People get into debt trouble in many different ways, but one common thread is they usually started spending tomorrow’s dollars on today’s wants.
Many of them started down a slippery slope, such as taking out home equity loans to spend money on something like a vacation. That kind of borrowing behavior predated the beginning of the recession in 2007. I think it was an early signal that our culture had grown comfortable with literally mortgaging the future in exchange for immediate gratification.
Most people who wake up one day and realize they are buried under a mountain of debt got into that situation by making small daily decisions that slowly grew into a crisis.
To avoid your own debt crisis, be vigilant for these warning signs:
• You don’t have an emergency fund. Everyone has unexpected expenses. Build a cushion of at least $1,000 to avoid using your credit card when your car breaks down or the water heater gives out.
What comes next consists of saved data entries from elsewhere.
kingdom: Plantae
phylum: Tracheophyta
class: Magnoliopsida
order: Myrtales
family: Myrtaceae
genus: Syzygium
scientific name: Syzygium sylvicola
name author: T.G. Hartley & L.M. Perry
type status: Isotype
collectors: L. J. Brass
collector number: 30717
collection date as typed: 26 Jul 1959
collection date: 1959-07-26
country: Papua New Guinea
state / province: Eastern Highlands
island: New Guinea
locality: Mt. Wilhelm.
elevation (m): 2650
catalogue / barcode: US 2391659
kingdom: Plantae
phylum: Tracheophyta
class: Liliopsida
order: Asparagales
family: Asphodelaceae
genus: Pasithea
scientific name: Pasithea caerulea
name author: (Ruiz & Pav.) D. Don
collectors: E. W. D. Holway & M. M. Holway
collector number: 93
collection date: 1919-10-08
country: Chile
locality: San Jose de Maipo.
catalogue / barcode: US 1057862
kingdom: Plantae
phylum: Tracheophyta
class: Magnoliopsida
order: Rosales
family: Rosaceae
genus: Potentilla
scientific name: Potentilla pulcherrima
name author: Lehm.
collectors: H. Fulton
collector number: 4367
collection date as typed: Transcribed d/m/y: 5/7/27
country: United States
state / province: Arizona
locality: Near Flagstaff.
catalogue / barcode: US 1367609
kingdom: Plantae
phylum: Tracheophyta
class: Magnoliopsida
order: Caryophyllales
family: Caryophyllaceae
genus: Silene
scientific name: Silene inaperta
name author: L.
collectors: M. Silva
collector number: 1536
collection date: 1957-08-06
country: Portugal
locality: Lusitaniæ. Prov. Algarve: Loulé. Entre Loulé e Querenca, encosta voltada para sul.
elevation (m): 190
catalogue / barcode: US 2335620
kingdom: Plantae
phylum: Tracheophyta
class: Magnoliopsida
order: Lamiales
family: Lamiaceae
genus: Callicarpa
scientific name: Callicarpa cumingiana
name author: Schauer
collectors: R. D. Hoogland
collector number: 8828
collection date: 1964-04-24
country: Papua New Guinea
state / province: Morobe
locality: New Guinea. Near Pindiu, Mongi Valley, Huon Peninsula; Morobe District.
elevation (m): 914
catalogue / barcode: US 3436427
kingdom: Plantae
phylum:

• You use a credit card for small daily purchases and carry a balance from month to month. This behavior indicates you aren’t closely tracking little expenses that can add up to a big problem.
• You tap into your savings each month to keep up with your regular living expenses. Living above your means isn’t sustainable.
• You withdraw money early from your retirement savings plan, either through a loan or an early withdrawal. Putting your retirement at risk while paying financial penalties to do that is almost never a good idea.
• You take out a home equity loan to use for anything other than an improvement to the home that is expected to increase its value. Many people who owe more on their mortgage than their home is worth got into trouble by cashing out equity in their home.
• You are borrowing money from relatives and friends. Not only are you spending money based on income you don’t have, you are risking damage to your personal relationships.
• You don’t track your spending. During the recession the average income of the people we help became more middle class than before. Many of them never tracked monthly spending because they always had enough money. They were unprepared when they suddenly lost income.
• You don’t know how much debt you have. Our counselors find many people who come to us for debt help significantly underestimate the amount of money they owe, and aren’t aware of the carrying costs.
I encourage everyone to put together a monthly spending plan and routinely set aside money for savings to cover all of the predictable expenses that come up during the year. Any deviation from your plan should cause you to ask: Am I taking a step toward a debt problem?